One election, of course, can't and shouldn't be taken as measure of something as complicated as socio-cultural and demographic change. And yet, parties, for all their limitations, are feedback mechanisms within the political marketplace--the success or failure of candidates does tell us things: about voters, about their preferences, and about how those voter preferences can be measured against other concerns. So as someone who loves Wichita, and wants to better understand its current predicament and future possibilities, the contest between Estes and Thompson is one I'm looking at so as to learn something about the people who live here--and in particular, about the number and kind of Kansas Democrats and moderate Republicans who live here, in this urban space.

----------------------------------------

:: Description of the task ::
Can you extend the passage on the Estes–Thompson contest in Wichita, picking up after its final sentence?

:: Images with localized body landmarks ::

----------------------------------------

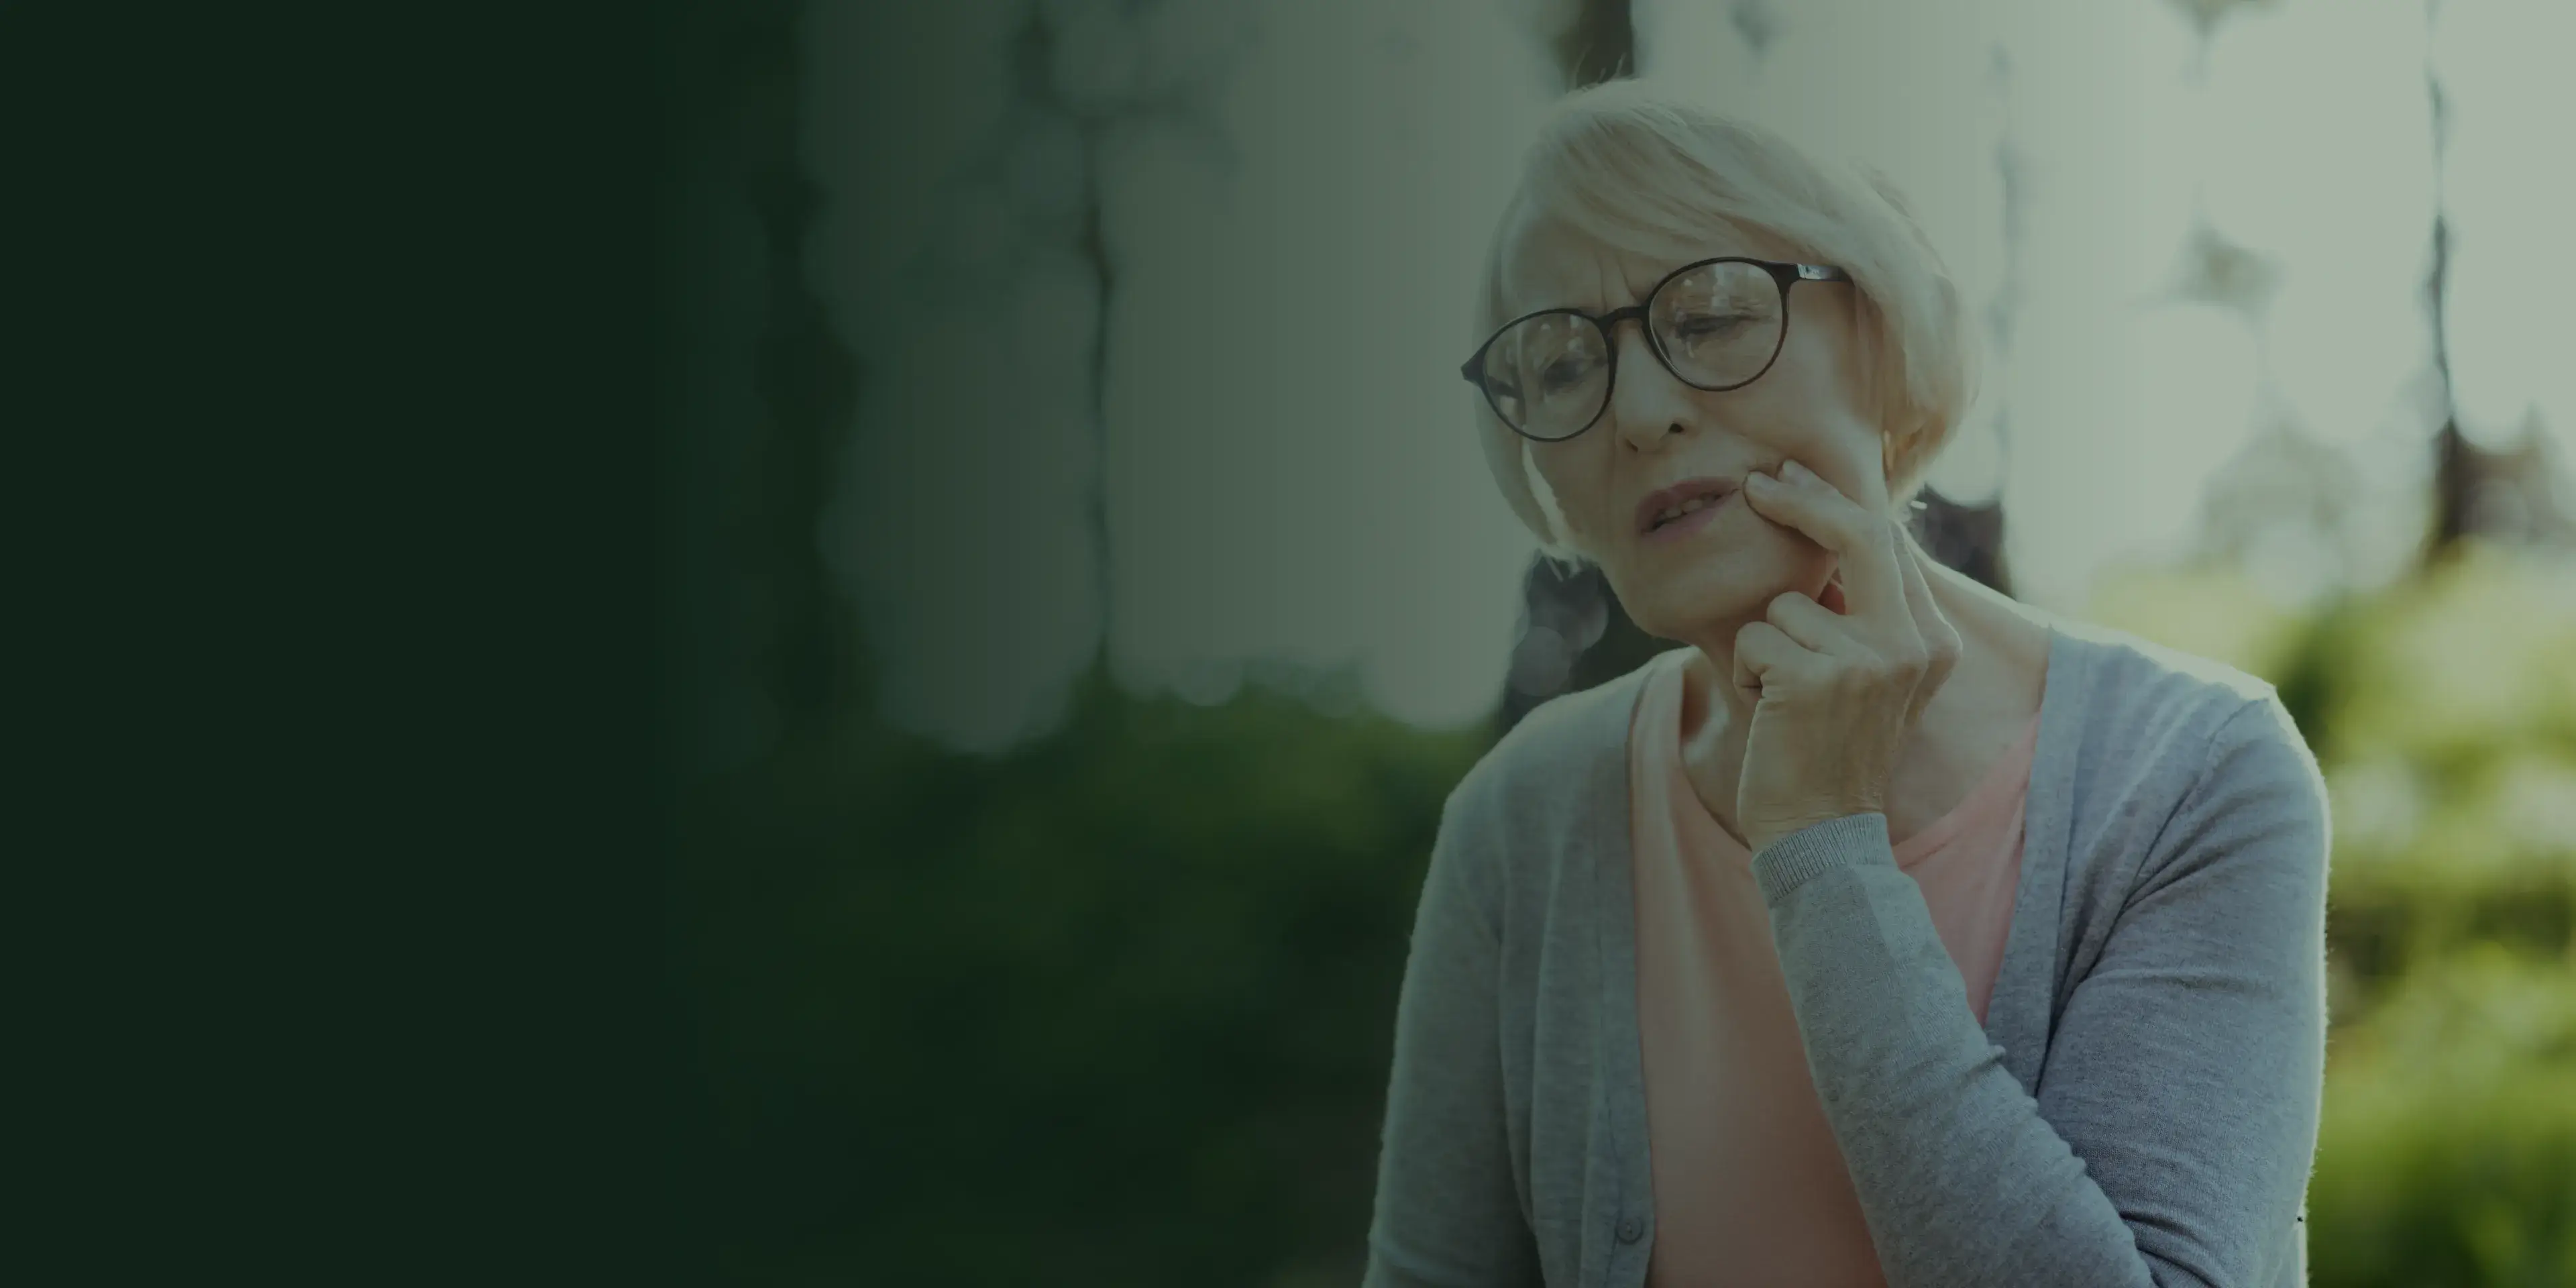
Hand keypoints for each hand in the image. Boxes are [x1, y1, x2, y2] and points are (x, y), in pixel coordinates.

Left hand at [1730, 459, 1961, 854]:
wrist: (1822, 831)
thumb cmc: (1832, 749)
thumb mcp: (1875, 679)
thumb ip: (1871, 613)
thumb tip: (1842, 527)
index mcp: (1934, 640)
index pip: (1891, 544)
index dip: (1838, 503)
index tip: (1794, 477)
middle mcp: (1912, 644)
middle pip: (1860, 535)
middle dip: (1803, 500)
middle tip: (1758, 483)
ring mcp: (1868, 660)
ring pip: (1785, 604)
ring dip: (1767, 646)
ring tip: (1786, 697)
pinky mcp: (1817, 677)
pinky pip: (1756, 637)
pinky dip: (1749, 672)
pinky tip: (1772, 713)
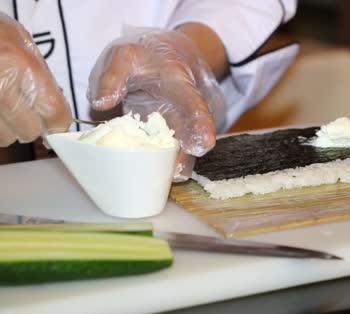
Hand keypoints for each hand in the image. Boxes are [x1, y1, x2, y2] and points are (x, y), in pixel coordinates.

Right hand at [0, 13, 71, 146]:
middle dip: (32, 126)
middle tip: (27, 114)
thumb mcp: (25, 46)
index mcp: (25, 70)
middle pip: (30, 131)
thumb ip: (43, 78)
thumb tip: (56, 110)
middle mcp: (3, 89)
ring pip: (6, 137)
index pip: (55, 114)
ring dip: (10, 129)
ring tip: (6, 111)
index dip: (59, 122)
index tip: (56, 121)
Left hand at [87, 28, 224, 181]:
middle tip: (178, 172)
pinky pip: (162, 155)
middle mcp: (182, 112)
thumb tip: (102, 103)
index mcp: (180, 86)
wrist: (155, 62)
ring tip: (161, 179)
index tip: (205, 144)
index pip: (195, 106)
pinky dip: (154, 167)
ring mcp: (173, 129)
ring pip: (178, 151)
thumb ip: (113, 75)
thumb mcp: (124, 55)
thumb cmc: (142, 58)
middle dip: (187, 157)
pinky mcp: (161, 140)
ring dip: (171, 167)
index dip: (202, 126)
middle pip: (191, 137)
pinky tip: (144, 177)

----------------------------------------

:: Answer section ::
Here's what I am willing to say. If 538 is correct, and Thompson ends up losing to Estes by about the number they predict--basically a 60%-40% split in the vote--then I think there would be good evidence that Wichita isn't turning blue--certainly not to degree that other cities are and have, and maybe not at all. Rather, it would remain a city with a large, but electorally limited, progressive urban minority, one that would have to focus its energies inward (on county commission or city council races, perhaps) rather than outward. That, in turn, would communicate important information to the Kansas Democratic party--namely, that, the immediate Kansas City-area aside, there just aren't sufficient metropolitan voters in Kansas (a state where, despite its much deserved rural reputation, nearly two-thirds of its people live in cities) to support urban progressivism, and the Democrats need to re-invest in more traditionally rural socially conservative candidates. And, finally, it would broadly suggest that Wichita (and maybe other non-agglomerated urban centers like it) need to recognize that the changes of American cities really can pass them by, necessitating us to think different about the political and cultural future of cities like my home.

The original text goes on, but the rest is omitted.